*Exercise requirements*:
With the images omitted, return all of the entries exactly as they stand.

(Saved data entries)
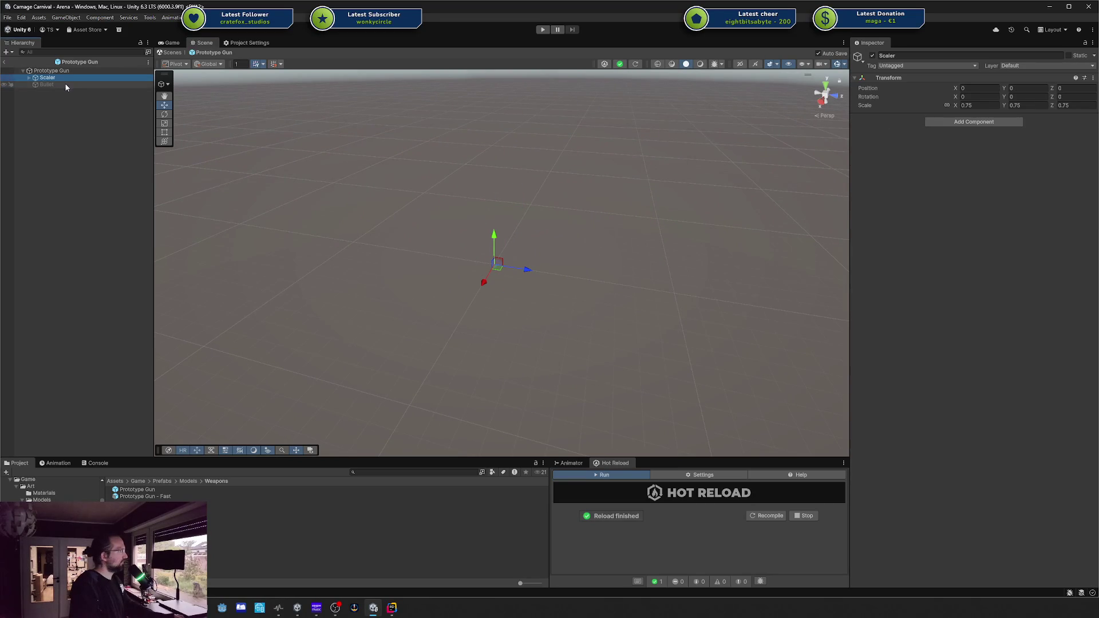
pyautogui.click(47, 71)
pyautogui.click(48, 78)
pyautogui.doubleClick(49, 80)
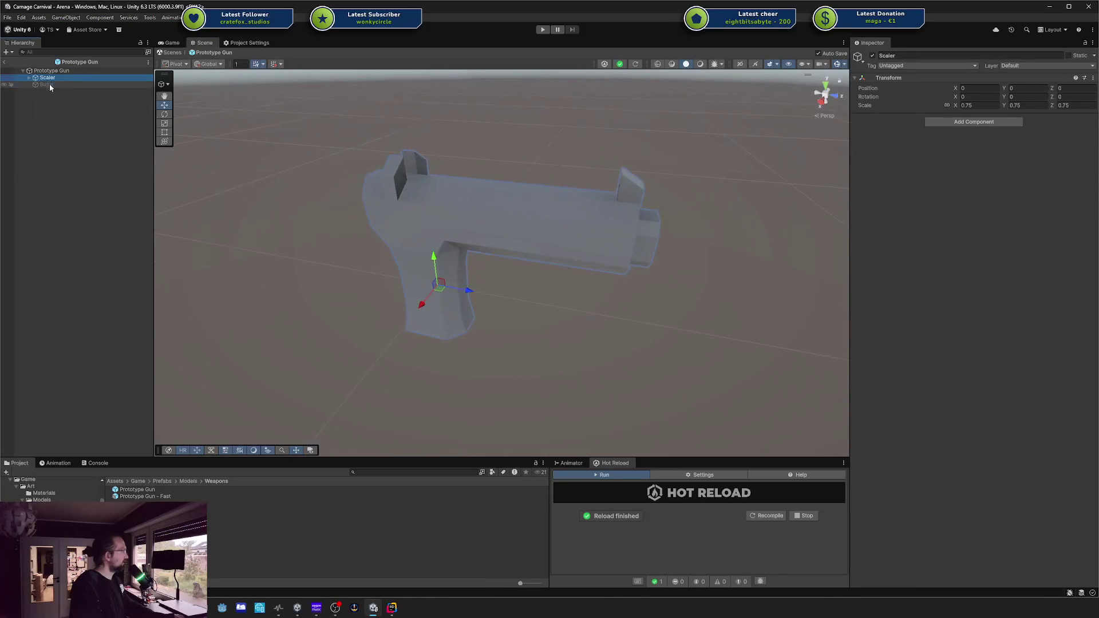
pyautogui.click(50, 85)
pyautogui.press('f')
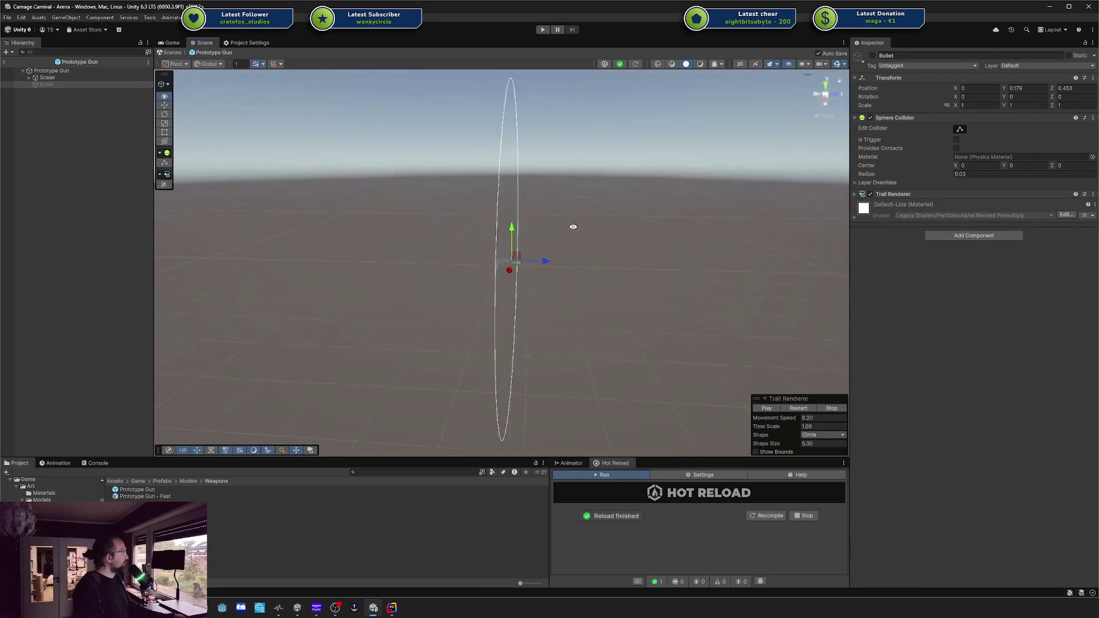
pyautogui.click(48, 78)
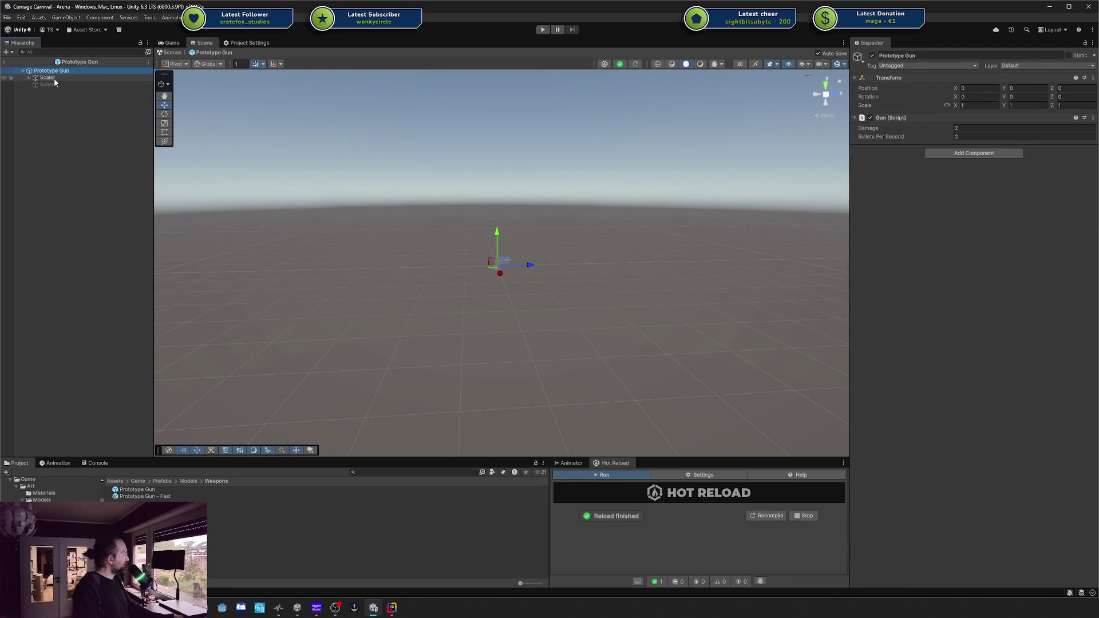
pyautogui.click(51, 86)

*Answer area*:
pyautogui.click(47, 71)
pyautogui.click(48, 78)
pyautogui.doubleClick(49, 80)
pyautogui.click(50, 85)
pyautogui.press('f')
pyautogui.click(48, 78)
pyautogui.click(51, 86)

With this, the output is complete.